● Task statement: Scan the material below for the string "Configuration", and copy every line where it shows up.

● Given entries:

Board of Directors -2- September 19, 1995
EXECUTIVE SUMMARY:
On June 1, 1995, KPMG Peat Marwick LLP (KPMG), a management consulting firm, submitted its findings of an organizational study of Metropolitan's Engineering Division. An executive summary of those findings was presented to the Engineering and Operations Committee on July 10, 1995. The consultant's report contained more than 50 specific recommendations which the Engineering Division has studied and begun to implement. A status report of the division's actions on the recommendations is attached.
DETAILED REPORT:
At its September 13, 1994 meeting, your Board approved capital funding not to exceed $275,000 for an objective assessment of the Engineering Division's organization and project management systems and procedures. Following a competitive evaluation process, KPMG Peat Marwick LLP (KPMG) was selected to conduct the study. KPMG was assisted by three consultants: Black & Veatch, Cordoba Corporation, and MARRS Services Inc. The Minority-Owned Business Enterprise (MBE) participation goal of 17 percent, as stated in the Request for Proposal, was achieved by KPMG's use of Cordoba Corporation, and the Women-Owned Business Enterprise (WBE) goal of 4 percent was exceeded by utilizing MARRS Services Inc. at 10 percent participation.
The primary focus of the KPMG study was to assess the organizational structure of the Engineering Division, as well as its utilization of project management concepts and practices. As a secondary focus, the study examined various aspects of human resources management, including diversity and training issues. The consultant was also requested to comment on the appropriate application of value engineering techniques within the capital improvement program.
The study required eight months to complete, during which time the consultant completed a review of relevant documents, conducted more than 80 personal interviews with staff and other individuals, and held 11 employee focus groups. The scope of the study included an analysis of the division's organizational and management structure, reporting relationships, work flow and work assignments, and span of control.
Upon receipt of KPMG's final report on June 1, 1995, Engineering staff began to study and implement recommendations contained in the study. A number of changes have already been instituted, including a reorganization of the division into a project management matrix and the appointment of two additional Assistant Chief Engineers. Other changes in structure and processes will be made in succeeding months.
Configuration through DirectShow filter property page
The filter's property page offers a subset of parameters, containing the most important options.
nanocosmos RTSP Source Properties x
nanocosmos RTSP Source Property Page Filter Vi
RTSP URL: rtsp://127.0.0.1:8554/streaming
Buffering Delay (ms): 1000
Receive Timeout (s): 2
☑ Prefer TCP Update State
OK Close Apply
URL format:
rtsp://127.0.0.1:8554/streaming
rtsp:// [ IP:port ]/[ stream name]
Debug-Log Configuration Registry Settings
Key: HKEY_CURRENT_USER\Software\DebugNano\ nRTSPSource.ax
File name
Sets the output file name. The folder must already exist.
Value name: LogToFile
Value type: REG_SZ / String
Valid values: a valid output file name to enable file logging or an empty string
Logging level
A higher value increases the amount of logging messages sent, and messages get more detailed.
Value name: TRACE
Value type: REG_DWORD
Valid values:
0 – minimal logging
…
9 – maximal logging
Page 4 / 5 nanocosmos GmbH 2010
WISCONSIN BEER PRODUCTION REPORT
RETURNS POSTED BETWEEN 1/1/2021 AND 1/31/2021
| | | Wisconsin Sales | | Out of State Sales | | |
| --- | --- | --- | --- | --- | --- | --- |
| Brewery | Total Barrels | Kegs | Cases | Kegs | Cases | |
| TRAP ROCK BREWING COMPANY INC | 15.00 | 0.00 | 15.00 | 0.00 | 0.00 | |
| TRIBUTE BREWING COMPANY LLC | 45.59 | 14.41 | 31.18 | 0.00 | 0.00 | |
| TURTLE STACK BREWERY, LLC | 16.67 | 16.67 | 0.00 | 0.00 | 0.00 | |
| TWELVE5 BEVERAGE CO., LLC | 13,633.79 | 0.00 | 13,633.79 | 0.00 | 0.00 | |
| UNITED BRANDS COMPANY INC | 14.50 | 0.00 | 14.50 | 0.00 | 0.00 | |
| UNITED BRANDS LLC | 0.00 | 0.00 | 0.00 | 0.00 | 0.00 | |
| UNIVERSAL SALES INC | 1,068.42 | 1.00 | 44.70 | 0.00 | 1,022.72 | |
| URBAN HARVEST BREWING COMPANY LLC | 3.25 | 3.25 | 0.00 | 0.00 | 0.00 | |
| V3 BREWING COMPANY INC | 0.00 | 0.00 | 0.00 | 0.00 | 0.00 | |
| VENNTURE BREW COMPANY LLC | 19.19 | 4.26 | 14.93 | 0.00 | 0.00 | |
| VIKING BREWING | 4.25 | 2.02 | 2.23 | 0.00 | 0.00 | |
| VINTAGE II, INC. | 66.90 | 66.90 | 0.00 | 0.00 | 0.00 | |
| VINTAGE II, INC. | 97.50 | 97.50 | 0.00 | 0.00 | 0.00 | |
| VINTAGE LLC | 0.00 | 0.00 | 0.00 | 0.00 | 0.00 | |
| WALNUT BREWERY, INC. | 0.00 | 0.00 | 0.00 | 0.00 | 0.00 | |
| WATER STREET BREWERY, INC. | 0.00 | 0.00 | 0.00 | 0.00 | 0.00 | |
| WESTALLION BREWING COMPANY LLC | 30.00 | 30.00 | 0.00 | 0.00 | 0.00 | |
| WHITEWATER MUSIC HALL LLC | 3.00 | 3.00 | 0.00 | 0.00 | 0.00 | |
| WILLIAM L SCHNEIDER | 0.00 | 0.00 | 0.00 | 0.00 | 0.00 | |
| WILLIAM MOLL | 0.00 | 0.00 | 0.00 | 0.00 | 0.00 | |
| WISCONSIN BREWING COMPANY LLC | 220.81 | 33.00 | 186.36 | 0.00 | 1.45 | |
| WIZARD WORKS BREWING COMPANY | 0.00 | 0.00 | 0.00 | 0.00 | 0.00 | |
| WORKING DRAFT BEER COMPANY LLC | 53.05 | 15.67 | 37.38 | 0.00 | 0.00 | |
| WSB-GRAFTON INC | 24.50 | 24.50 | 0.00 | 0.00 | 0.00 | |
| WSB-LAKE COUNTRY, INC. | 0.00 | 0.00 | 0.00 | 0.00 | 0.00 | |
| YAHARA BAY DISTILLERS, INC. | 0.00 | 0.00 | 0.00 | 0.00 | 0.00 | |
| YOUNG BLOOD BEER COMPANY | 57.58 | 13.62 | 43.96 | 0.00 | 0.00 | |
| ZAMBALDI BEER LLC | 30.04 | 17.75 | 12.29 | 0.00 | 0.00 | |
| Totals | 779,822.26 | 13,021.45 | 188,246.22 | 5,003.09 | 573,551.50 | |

● Result for this task:
Configuration through DirectShow filter property page
Debug-Log Configuration Registry Settings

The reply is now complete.